Last updated on October 3, 2024
Code prompting is a novel technique that enhances reasoning abilities in text+code Large Language Models (LLMs) by transforming natural language (NL) tasks into code representations. Instead of executing the code, the model uses it as a structured input format to reason and generate answers. This approach aims to improve conditional reasoning, where conclusions depend on specific conditions or logical steps like determining eligibility for a visa or loan based on given rules.
A question like "Can a widow claim benefits?" is transformed into a code representation, with variables for key terms (e.g., "widow") and conditional logic for eligibility. The LLM uses this structured format to track variables and conditions effectively, improving its reasoning accuracy.
Code prompting can be applied to any reasoning task requiring logical steps or condition-based conclusions. Below is a template for how the code transformation might look:
You are a helpful assistant. Your task is to process a pseudo-code that describes a question and a document. You need to reason using that document and the comments to return the answers. Answers must be a short span of the document. You have to extract the span from the code comments. Do not write anything else. I will give you some examples first.
Q1: [Question 1] A1: [Solution using preudo-code]

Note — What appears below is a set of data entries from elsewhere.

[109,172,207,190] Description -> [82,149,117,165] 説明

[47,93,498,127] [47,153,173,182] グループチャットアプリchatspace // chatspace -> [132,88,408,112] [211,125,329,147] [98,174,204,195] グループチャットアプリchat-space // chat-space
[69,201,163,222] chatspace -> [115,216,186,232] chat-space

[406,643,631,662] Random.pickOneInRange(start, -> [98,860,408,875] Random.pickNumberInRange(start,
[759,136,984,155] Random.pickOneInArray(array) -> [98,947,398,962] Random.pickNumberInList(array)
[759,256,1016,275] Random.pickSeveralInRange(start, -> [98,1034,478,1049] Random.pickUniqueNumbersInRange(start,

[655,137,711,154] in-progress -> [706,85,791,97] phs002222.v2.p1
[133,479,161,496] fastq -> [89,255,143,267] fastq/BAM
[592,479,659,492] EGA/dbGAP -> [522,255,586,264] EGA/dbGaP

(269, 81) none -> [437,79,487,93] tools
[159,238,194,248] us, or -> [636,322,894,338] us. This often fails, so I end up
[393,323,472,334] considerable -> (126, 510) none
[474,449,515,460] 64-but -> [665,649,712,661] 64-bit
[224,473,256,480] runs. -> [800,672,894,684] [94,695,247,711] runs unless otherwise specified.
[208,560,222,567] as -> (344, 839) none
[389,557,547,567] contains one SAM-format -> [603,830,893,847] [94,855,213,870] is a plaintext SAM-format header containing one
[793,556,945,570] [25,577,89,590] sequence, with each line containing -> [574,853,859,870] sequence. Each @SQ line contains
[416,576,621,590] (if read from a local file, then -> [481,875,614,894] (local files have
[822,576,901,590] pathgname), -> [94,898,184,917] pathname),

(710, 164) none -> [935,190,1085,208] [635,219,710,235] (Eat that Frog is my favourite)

Q2: [Question 2] A2: [Solution using preudo-code]
Q3: [Your question] A3:
Answers must be a short span of the document. You have to extract the span from the code comments. Do not write anything else.
Let’s think step by step:
You can find original prompts and their implementations on GitGub.
The performance of code prompting was evaluated on three datasets that require conditional reasoning:
Model | CondQA (F1) | ShARC (F1) | BGQA-3 (F1) | Avg. Gain (F1) |
---|---|---|---|---|
GPT-3.5 | +22.52% | +8.42% | +18.52% | +8.53% |
Mixtral | +7.75% | +4.22% | +14.57% | +4.23% |
Mistral | +16.78% | +2.74% | +5.93% | +2.74% |
Code prompts significantly outperformed text-based prompts across all models and datasets, showing the highest gains on reasoning-intensive tasks like BGQA.
Code prompting is an effective strategy for eliciting conditional reasoning abilities in text+code LLMs, enhancing their performance on logical tasks by providing structured inputs. This method not only improves accuracy but also reduces the need for extensive demonstrations, making it a valuable tool for improving reasoning in AI applications.